Innovaciones para alimentar el mundo

25/2/2011.- El semanario británcio ‘The Economist’ dedica esta semana un especial al problema de la alimentación en el mundo, abordando los aspectos humanitarios y económicos del asunto. El artículo ‘Un futuro de abundancia’ ofrece un panorama optimista y sorprendente, máxime cuando el precio de los cultivos se ha disparado en los últimos meses. Según ‘The Economist’, estamos a las puertas de una revolución de la agricultura sin precendentes, ya que de la mano de la investigación biotecnológica y los alimentos transgénicos la humanidad podrá producir comida suficiente para abastecer a todo el mundo.

La aceptación de los alimentos sometidos a ingeniería genética dista, no obstante, de ser generalizada, sobre todo en Europa. Así, el acuerdo alcanzado por los países de la Unión Europea para aumentar la tolerancia con las importaciones de pienso transgénico ha encendido las críticas de numerosos colectivos ecológicos, según informaba ‘The Wall Street Journal’. La medida implica la aceptación de piensos que contengan residuos transgénicos, en una cantidad del 0,1%. Sin entrar en consideraciones éticas y ecológicas, los beneficios económicos de los productos agrícolas modificados genéticamente parecen confirmados por su pujanza en el último año. ‘Impulso global a los cultivos trasngénicos’ titulaba el ‘The Financial Times’ una noticia en la que se daba cuenta del mayor aumento de este tipo de cultivos en un año: en 2010 se produjo un crecimiento del 10% de la superficie cultivada en todo el planeta.

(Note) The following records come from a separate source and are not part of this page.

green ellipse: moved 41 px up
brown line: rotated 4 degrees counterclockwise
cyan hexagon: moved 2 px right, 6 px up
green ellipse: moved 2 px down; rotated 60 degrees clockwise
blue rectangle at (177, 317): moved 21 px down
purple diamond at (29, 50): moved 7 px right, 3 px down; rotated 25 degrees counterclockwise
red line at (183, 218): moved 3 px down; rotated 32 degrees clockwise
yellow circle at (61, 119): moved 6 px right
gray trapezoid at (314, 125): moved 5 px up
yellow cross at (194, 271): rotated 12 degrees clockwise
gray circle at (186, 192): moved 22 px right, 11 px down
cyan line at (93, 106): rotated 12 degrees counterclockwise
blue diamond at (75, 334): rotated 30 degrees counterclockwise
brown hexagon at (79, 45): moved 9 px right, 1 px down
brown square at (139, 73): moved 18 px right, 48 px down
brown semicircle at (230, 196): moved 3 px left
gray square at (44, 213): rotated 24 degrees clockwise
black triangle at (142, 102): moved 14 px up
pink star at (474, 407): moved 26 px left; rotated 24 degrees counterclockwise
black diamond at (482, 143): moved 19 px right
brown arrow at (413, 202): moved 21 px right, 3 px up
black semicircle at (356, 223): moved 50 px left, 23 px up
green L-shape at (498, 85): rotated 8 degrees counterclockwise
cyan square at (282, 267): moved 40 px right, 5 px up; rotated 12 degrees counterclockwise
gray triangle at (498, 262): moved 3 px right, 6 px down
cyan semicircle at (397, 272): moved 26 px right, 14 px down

El dato lo proporcionó el International Service for the Acquisition of Agri-biotech Applications (ISAAA, según sus siglas en inglés), que además tasó en 15,4 millones los granjeros que habían optado por el cultivo de semillas modificadas genéticamente. Brasil fue el país en el que este tipo de cultivo creció más, un 19%.

                                          

‘The Economist’ apuntaba otra línea interesante para la industria alimentaria, la de enriquecer los productos con nutrientes extras. La barrita energética ‘Biskuat’ comercializada por Kraft y muy popular en Indonesia, o la bebida Tang, de gran éxito en Latinoamérica, son citados como ejemplos comercialmente rentables de este tipo alimentos. Por otro lado, el ‘The Financial Times’ analizaba la historia reciente en África de la firma española Gallina Blanca: en 2006, la competencia aumentó con la creación de una industria local y la llegada de importaciones procedentes de China. Para no perder mercado, la empresa dedició apostar por enriquecer sus productos con ingredientes que aportaban beneficios extras para la salud, como la vitamina A. Gallina Blanca ha conseguido, concluía el artículo, mantener su liderazgo en la región gracias a  la innovación, y a que ha trabajado junto a las ONGS  y organizaciones como la OMS.